Problems to solve.
A. According to the module on advanced Claude Code commands, what can /rewind optionally revert besides the conversation?
B. Extend the module on advanced Claude Code commands, picking up after its final sentence.

═════ Document section ═════

You’ve seen the basic slash commands. This module covers the commands that experienced Claude Code users reach for once the initial workflow is working — context management, session tools, the bundled skills, and keyboard shortcuts that speed everything up.
Context and Session Management
Every Claude Code session has a context window. /context visualizes it as a colored grid — green for available, yellow for getting full, red for nearly exhausted. When context gets long, /compact compresses the conversation. Pass focus instructions to preserve what matters: /compact focus on the database migration plan.
/branch creates a parallel conversation from the current point, letting you explore two approaches side by side. /rewind rolls back to an earlier point — useful when Claude went down the wrong path. It optionally reverts file changes too, functioning as an undo for both conversation and code.
Session resumption makes long work possible. /rename my-feature saves the current session with a readable name. /resume my-feature picks it back up later with full context intact. Export a session to a file or clipboard with /export for sharing or archiving.
/context
/compact focus on the auth refactor
/branch
/rename auth-refactor-v2
/export auth-refactor-v2.md
Bundled Skills
Claude Code ships with built-in skills that work like commands. These are always available without installation.
/simplify reviews recently changed files for code quality, spawning parallel review agents that look at different concerns. /batch <instruction> is for large-scale changes across many files — it plans the work, uses isolated git worktrees, and can coordinate verification and PR-oriented follow-up. /loop 5m check deploy status runs a prompt repeatedly on an interval, useful for polling long-running operations.
/debug enables verbose logging to help diagnose issues with Claude’s behavior or tool use. /claude-api loads the Anthropic SDK reference for the project’s language — it activates automatically when it detects imports from @anthropic-ai/sdk or the Python anthropic package.

═════ Data shown ═════

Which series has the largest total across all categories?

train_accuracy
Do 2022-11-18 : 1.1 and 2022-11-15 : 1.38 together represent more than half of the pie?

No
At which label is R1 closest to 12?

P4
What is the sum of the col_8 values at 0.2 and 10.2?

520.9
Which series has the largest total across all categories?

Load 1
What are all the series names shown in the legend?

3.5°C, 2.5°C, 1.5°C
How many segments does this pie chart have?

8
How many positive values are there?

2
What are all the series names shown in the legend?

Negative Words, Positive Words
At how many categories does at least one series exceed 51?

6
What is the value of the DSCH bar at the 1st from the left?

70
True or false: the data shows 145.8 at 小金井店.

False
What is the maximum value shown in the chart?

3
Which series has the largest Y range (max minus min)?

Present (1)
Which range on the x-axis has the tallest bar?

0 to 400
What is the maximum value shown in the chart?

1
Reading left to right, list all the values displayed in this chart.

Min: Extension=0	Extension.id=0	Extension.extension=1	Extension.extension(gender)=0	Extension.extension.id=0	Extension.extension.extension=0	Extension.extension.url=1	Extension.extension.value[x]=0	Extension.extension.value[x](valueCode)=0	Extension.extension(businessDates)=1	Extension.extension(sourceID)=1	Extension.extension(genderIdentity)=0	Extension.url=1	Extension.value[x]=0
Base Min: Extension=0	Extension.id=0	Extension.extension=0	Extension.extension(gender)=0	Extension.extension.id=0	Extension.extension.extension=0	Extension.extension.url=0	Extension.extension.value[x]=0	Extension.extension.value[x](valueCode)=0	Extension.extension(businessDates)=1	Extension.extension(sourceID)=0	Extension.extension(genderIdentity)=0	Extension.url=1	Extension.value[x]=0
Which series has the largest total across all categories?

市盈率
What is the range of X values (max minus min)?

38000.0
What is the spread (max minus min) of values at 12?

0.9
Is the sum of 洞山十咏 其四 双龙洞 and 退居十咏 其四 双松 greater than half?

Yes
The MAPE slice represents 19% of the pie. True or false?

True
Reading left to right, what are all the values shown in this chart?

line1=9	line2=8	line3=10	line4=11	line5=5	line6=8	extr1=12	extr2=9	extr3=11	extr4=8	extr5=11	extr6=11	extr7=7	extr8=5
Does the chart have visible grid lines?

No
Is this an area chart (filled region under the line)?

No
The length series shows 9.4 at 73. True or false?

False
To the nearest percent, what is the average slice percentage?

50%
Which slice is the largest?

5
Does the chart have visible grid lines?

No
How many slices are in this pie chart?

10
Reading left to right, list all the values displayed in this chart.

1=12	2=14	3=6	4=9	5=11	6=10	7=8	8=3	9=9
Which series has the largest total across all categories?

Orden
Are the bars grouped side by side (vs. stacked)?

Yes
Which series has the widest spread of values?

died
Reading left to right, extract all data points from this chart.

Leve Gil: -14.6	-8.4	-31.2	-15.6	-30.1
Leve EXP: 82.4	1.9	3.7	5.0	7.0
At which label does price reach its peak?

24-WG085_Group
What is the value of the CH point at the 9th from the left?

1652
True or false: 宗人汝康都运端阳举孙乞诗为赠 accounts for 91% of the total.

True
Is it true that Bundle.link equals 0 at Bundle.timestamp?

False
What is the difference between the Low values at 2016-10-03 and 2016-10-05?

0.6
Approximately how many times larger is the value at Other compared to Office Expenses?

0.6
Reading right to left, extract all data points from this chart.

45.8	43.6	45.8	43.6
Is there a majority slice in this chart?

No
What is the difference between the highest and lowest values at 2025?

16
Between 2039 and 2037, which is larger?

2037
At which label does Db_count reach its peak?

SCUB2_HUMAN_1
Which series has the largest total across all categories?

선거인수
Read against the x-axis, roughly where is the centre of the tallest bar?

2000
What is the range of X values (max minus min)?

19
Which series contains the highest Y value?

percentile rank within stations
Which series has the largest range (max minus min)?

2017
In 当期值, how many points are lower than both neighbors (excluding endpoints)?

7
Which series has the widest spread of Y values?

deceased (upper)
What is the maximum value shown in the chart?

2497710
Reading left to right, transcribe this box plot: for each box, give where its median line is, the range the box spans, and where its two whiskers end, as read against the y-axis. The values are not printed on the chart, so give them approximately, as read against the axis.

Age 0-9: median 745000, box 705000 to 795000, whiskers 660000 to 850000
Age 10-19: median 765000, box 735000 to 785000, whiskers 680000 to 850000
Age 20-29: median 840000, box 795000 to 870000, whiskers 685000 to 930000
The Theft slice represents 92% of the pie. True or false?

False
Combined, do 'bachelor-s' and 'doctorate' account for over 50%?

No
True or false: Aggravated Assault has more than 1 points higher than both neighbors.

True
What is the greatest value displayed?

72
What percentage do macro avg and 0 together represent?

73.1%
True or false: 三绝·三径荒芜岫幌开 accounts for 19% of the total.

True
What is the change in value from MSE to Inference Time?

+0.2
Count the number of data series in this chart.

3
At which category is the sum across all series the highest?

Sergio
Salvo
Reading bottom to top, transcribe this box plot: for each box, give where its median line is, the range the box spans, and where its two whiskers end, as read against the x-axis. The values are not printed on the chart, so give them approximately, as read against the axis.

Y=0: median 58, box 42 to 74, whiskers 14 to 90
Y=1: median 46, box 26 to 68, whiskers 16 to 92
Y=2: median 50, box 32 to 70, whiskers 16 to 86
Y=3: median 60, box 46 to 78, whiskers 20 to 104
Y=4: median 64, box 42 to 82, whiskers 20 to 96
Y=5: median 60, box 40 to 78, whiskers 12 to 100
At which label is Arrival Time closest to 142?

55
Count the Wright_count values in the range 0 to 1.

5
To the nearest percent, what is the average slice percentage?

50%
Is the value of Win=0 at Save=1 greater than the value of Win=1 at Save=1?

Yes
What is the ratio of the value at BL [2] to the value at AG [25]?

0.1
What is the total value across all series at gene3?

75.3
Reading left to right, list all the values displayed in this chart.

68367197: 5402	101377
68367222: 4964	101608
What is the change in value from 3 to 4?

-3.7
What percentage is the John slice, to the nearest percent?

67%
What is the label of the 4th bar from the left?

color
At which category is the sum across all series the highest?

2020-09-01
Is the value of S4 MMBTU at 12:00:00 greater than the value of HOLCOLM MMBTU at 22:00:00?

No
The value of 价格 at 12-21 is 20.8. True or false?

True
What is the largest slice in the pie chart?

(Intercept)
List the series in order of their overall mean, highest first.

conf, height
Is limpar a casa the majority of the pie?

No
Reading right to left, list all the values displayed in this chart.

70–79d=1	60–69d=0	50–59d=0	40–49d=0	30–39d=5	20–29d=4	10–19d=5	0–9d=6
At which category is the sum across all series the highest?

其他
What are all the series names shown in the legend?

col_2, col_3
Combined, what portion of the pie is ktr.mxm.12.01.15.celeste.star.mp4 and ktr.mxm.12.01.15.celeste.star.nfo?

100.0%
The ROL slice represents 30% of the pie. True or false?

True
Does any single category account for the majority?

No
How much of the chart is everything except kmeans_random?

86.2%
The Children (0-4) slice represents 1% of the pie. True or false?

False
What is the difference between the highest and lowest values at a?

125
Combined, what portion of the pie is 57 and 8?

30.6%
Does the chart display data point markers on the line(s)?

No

═════

Answers for the exercise.
A. File changes.

B.
/simplify
/batch add JSDoc comments to all public functions in src/
/loop 2m check if the build finished
/debug
Keyboard Shortcuts and Power Features
Shift+Tab cycles through permission modes. The official order is default, acceptEdits, plan, and then optional modes like bypassPermissions or auto if they are enabled in your environment. This is the fastest way to switch to plan mode for a complex task and back afterward.
Option+T (macOS) or Alt+T toggles extended thinking — Claude spends more time reasoning before responding. Use /effort to set reasoning depth: auto, low, medium, high, or max where supported. max is the heaviest setting and is only available in some Opus sessions. Ctrl+O enters verbose mode to see tool calls and thinking steps as they happen.
/btw your question asks a side question without adding it to the conversation history — useful for checking a fact or asking about syntax without cluttering the context. Ctrl+B backgrounds a running subagent task so you can give Claude another instruction while it continues working. If you need to kill all background agents, the official shortcut is Ctrl+X Ctrl+K.
The /diff command opens an interactive diff viewer for uncommitted changes — better than reading raw git output when you want to review what Claude has done before committing. /insights generates a session analysis report with statistics on what was accomplished.
# Toggle to plan mode, then back
Shift+Tab
Shift+Tab
/effort high
/btw what's the difference between async and defer on script tags?